A six mois de la Conférence Climat (COP 21), des représentants des sociétés civiles et de la recherche se sont réunis le 26 mai dernier à Paris pour débattre des conséquences du changement climatique sur la faim et la sous-nutrition.

 

A l’issue de cette journée, 24 ONG, dont le CFSI, ont signé un appel adressé à la communauté internationale pour qu’elle se saisisse de la question. Elles lui demandent de garantir une cohérence entre l’action climatique et les objectifs de développement, de lutte contre la faim, les droits humains et l’égalité femmes-hommes, tout en s’assurant que les changements climatiques ne deviennent pas un alibi pour justifier de « fausses solutions » climat. La promotion d’un modèle agricole industriel est évidemment incompatible avec les exigences de transition écologique et sociale, de droits humains et de justice climatique. 

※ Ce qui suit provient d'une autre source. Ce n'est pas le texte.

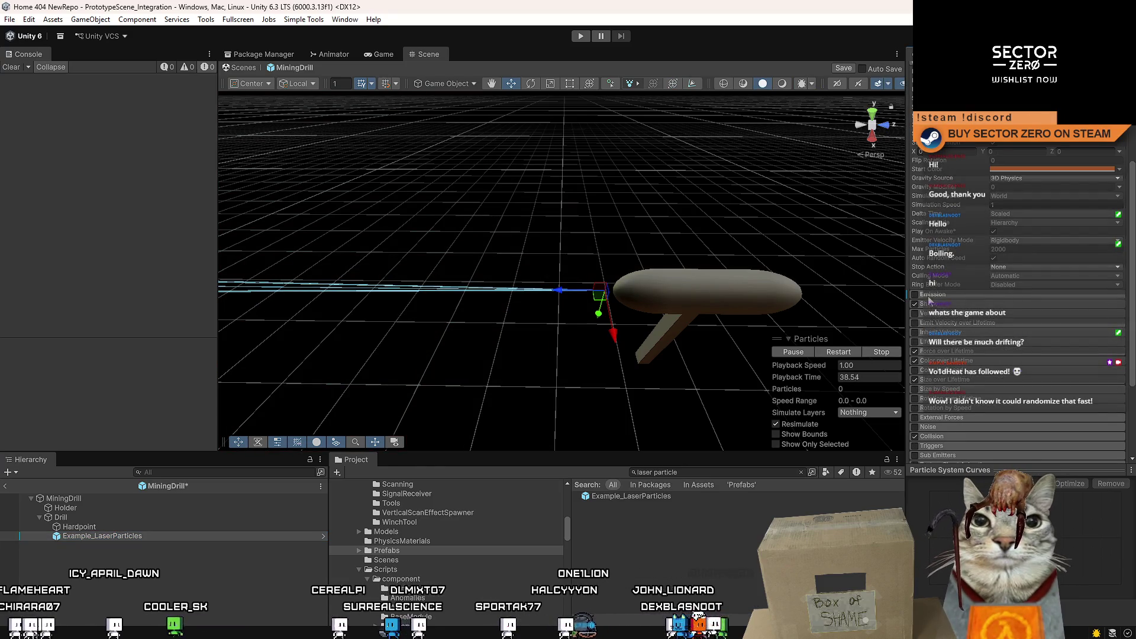
click(916, 295)
click(916, 296)
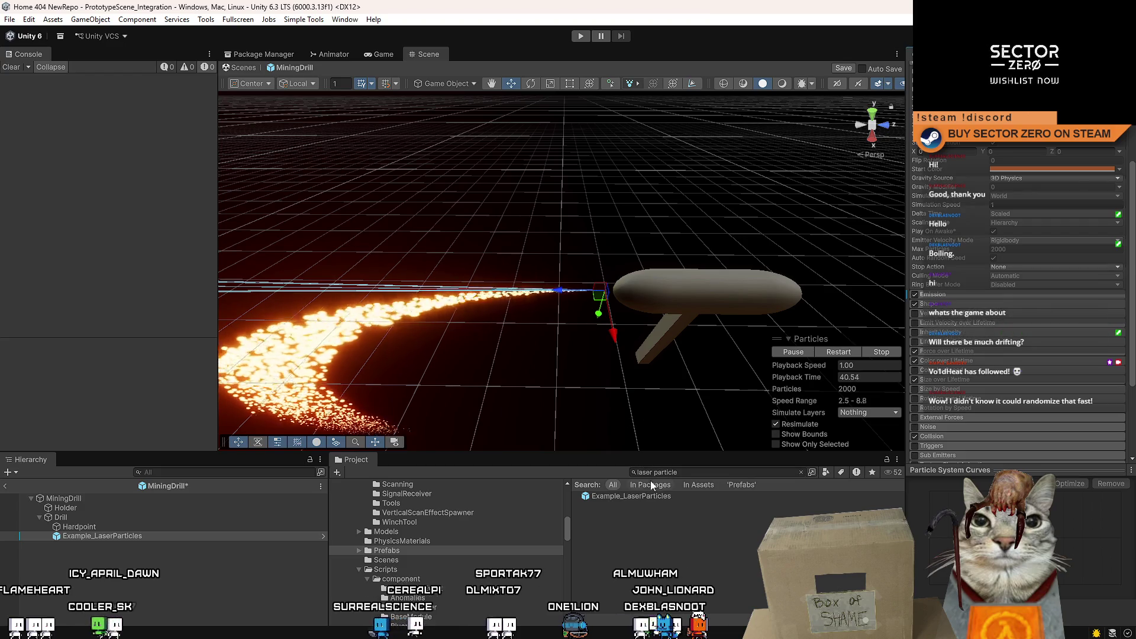
scroll(975, 206, up, 6)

 « 70 % des cultures seront affectées par le changement climatique. Les liens entre le climat et la faim sont démontrés », rappelait Laurent Bopp, Directeur de recherche CNRS au laboratoire des Sciences du Climat et de l’Environnement, présent à la conférence.

Pour Pascal Canfin, ancien ministre du Développement et directeur du World Institute Resource « les pays du Nord doivent prendre leur responsabilité et financer l’adaptation au changement climatique des pays vulnérables »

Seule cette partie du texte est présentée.